__Goal of the exercise__
Skip all lines in the entries below that come before the one containing "萨姆奥 | サムオ |". Repeat that line and the rest exactly.

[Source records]

■ ■ ■

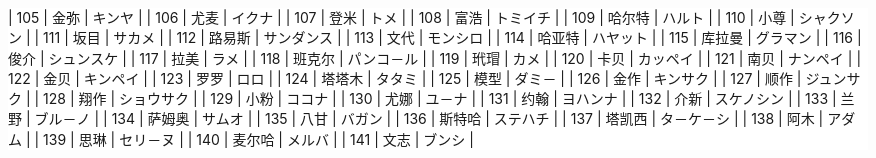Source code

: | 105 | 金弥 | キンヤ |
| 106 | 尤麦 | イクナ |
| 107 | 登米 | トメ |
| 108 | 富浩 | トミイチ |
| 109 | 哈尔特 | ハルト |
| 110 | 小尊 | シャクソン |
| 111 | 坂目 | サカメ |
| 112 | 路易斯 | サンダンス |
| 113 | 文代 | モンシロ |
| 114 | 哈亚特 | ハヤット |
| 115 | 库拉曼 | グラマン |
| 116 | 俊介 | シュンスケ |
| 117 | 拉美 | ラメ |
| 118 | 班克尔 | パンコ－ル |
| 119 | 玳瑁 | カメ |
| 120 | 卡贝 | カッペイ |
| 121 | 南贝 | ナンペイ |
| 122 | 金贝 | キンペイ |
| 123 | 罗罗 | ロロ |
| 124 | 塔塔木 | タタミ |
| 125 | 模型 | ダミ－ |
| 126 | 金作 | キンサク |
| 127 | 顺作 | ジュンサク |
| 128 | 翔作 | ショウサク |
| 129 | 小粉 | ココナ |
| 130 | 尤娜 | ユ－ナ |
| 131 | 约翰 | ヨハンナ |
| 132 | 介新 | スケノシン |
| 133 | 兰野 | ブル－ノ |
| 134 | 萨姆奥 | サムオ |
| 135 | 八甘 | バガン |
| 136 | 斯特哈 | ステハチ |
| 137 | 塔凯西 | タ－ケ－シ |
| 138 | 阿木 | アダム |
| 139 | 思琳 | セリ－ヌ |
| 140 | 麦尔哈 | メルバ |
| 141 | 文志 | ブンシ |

■ ■ ■

__Finished task__
| 134 | 萨姆奥 | サムオ |
| 135 | 八甘 | バガン |
| 136 | 斯特哈 | ステハチ |
| 137 | 塔凯西 | タ－ケ－シ |
| 138 | 阿木 | アダム |
| 139 | 思琳 | セリ－ヌ |
| 140 | 麦尔哈 | メルバ |
| 141 | 文志 | ブンシ |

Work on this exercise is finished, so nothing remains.